As the string quartets that dominated the latter decades of the 20th century age, lose momentum and, in some cases, disband, a new group of dynamic young ensembles has risen to take their place.
Among the best is the Pacifica String Quartet. That quickly became clear during a brilliant performance Wednesday evening in a sold-out Gates Concert Hall, as the 12-year-old ensemble made its second visit to the Friends of Chamber Music series.
These four closely knit musicians bring freshness, inner vibrancy and an open, radiant sound to their playing, not to mention a seemingly unerring ability to capture the innate mood and character of whatever they take on.
The quartet presented an ambitious, anything but predictable program, opening with a natural, gracious take on Felix Mendelssohn’s Quartet No. 1 in E flat major, Op. 12. It has recorded all the composer’s quartets, and its affinity for this music is obvious.
For the concert’s centerpiece, the Pacifica offered a rare and welcome opportunity to hear the Quartet No. 1 by Elliott Carter, the venerable dean of American composition. This unrelenting, hard-edged work manages to be confounding, draining and exhilarating all at the same time.
An avowed modernist and an indefatigable innovator, Carter has long rooted his music in the work of such early-20th-century composers as Schoenberg and Berg. His complex, uncompromising writing can be hard to play and listen to, yet it is virtually always worth the effort.
In this 1951 quartet, staggered tempos and polyrhythms overlap and musical ideas constantly flow and evolve into each other. Nothing is settled or resolved. The work is interrupted by two seemingly arbitrary moments of silence, creating three sections, much like a painted triptych in which the composition continues despite the gaps.

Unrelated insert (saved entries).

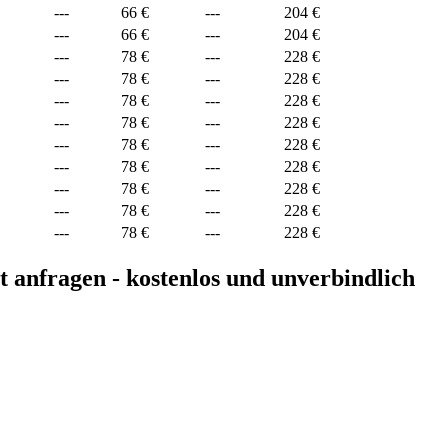
---
66 €
---
204 €
---
66 €
---
204 €
---
78 €
---
228 €
---
78 €
---
228 €
---
78 €
---
228 €
---
78 €
---
228 €
---
78 €
---
228 €
---
78 €
---
228 €
---
78 €
---
228 €
---
78 €
---
228 €
---
78 €
---
228 €
t anfragen - kostenlos und unverbindlich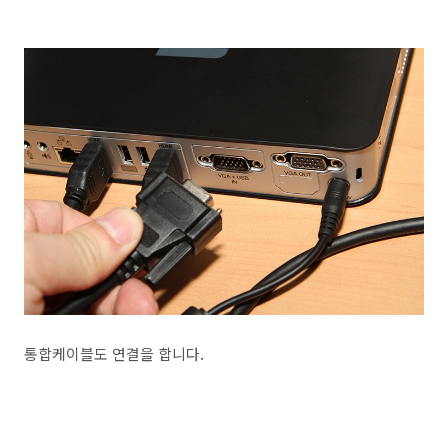
통합케이블도 연결을 합니다.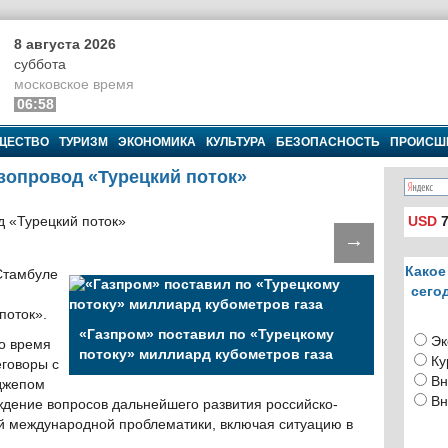
8 августа 2026
суббота
московское время
06:58
ЩЕСТВО
ТУРИЗМ
ЭКОНОМИКА
КУЛЬТУРА
БЕЗОПАСНОСТЬ
ПРОИСШ
азопровод «Турецкий поток»
USD
7
→
Какое
Стамбуле
сего
поток».
«Газпром» поставил по «Турецкому
Эк
о время
потоку» миллиард кубометров газа
Ку
еговоры с
Вн
джепом
Вн
дение вопросов дальнейшего развития российско-
ой международной проблематики, включая ситуацию в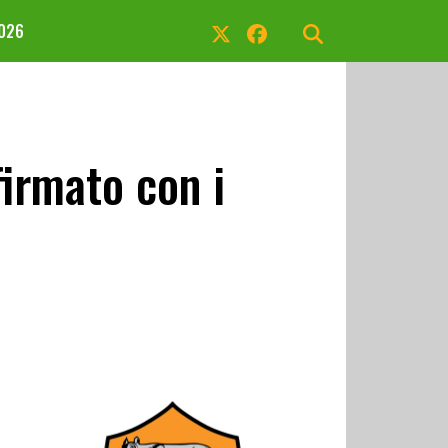
2026
irmato con i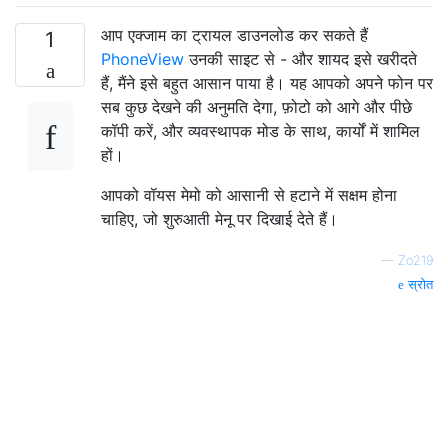
आप एक्जाम का ट्रायल डाउनलोड कर सकते हैं
1
PhoneView
उनकी साइट से - और शायद इसे खरीदते
हैं, मैंने इसे बहुत आसान पाया है। यह आपको अपने फोन पर
सब कुछ देखने की अनुमति देगा, फ़ोटो को आगे और पीछे
कॉपी करें, और व्यवस्थापक मोड के साथ, कार्यों में शामिल
हों।
आपको वॉयस मेमो को आसानी से हटाने में सक्षम होना
चाहिए, जो शुरुआती मेनू पर दिखाई देते हैं।
—
Zo219
स्रोत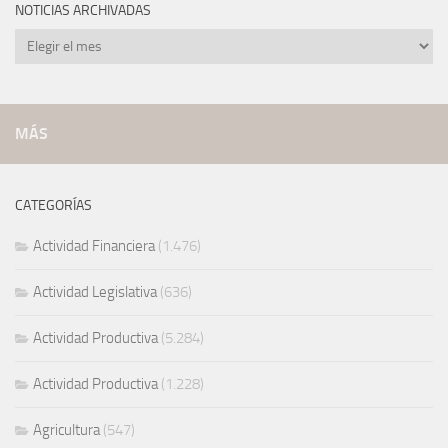
NOTICIAS ARCHIVADAS
Noticias
archivadas
MÁS
CATEGORÍAS
Actividad Financiera
(1.476)
Actividad Legislativa
(636)
Actividad Productiva
(5.284)
Actividad Productiva
(1.228)
Agricultura
(547)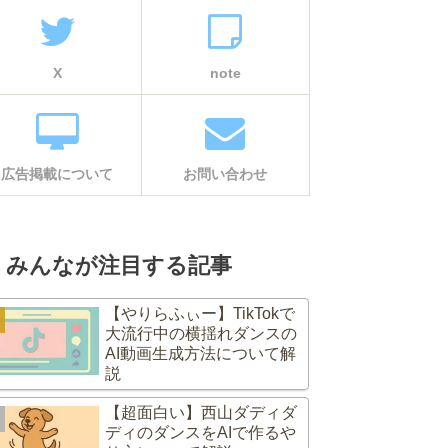
X
note
広告掲載について
お問い合わせ
みんなが注目する記事
【やりらふぃー】TikTokで
大流行中の横揺れダンスの
AI動画生成方法について解
説
【超面白い】西山ダディダ
ディのダンスをAIで作るや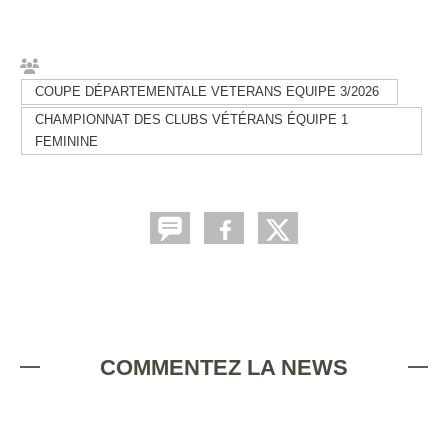
COUPE DÉPARTEMENTALE VETERANS EQUIPE 3/2026
CHAMPIONNAT DES CLUBS VÉTÉRANS ÉQUIPE 1
FEMININE
COMMENTEZ LA NEWS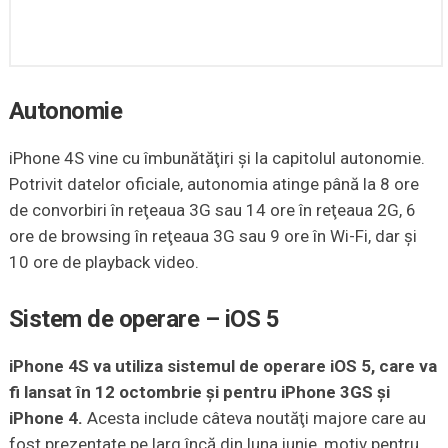
Autonomie
iPhone 4S vine cu îmbunătăţiri şi la capitolul autonomie.
Potrivit datelor oficiale, autonomia atinge până la 8 ore
de convorbiri în reţeaua 3G sau 14 ore în reţeaua 2G, 6
ore de browsing în reţeaua 3G sau 9 ore în Wi-Fi, dar şi
10 ore de playback video.
Sistem de operare – iOS 5
iPhone 4S va utiliza sistemul de operare iOS 5, care va
fi lansat în 12 octombrie şi pentru iPhone 3GS şi
iPhone 4.
Acesta include câteva noutăţi majore care au
fost prezentate pe larg încă din luna iunie, motiv pentru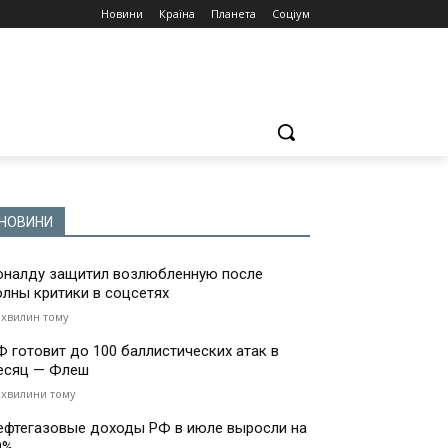
Новини
Країна
Планета
Соціум
НОВИНИ
оналду защитил возлюбленную после
олны критики в соцсетях
 хвилин тому
Ф готовит до 100 баллистических атак в
есяц — Флеш
 хвилини тому
ефтегазовые доходы РФ в июле выросли на
9%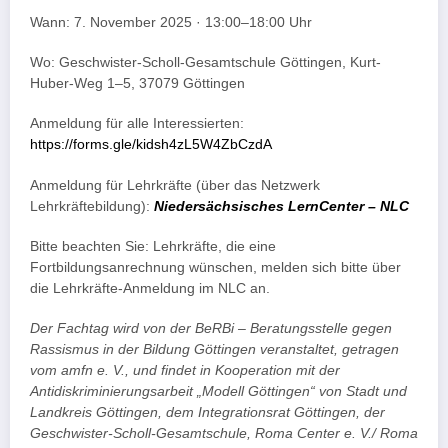
Wann: 7. November 2025 · 13:00–18:00 Uhr
Wo: Geschwister-Scholl-Gesamtschule Göttingen, Kurt-
Huber-Weg 1–5, 37079 Göttingen
Anmeldung für alle Interessierten:
https://forms.gle/kidsh4zL5W4ZbCzdA
Anmeldung für Lehrkräfte (über das Netzwerk
Lehrkräftebildung):
Niedersächsisches LernCenter – NLC
Bitte beachten Sie: Lehrkräfte, die eine
Fortbildungsanrechnung wünschen, melden sich bitte über
die Lehrkräfte-Anmeldung im NLC an.
Der Fachtag wird von der BeRBi – Beratungsstelle gegen
Rassismus in der Bildung Göttingen veranstaltet, getragen
vom amfn e. V., und findet in Kooperation mit der
Antidiskriminierungsarbeit „Modell Göttingen“ von Stadt und
Landkreis Göttingen, dem Integrationsrat Göttingen, der
Geschwister-Scholl-Gesamtschule, Roma Center e. V./ Roma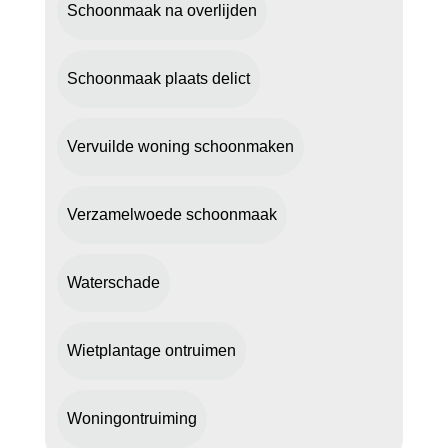
Schoonmaak na overlijden
Schoonmaak plaats delict
Vervuilde woning schoonmaken
Verzamelwoede schoonmaak
Waterschade
Wietplantage ontruimen
Woningontruiming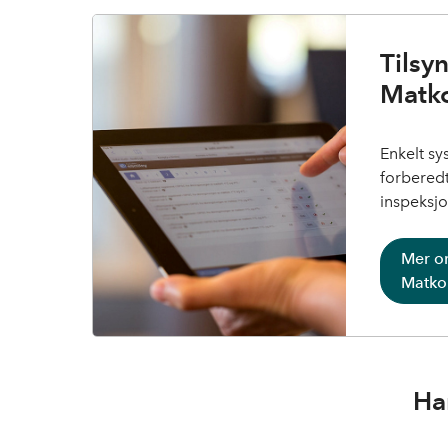
Tilsyn
Matko
Enkelt s
forberedt 
inspeksjo
Mer om
Matkon
Ha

This was a taut, intense performance, in which the Pacifica managed to give the competing currents as much cohesive integrity as this music will allow. The players made sure the work was not just a mathematical rubric, but, in its own way, a wonderfully expressive whole.
Providing an ideal cap to the evening was a spirited take on Bedrich Smetana’s delightful Quartet No. 1 in E minor, Op. 11, “From My Life,” with its good- humored musical theatrics and vernacular spirit.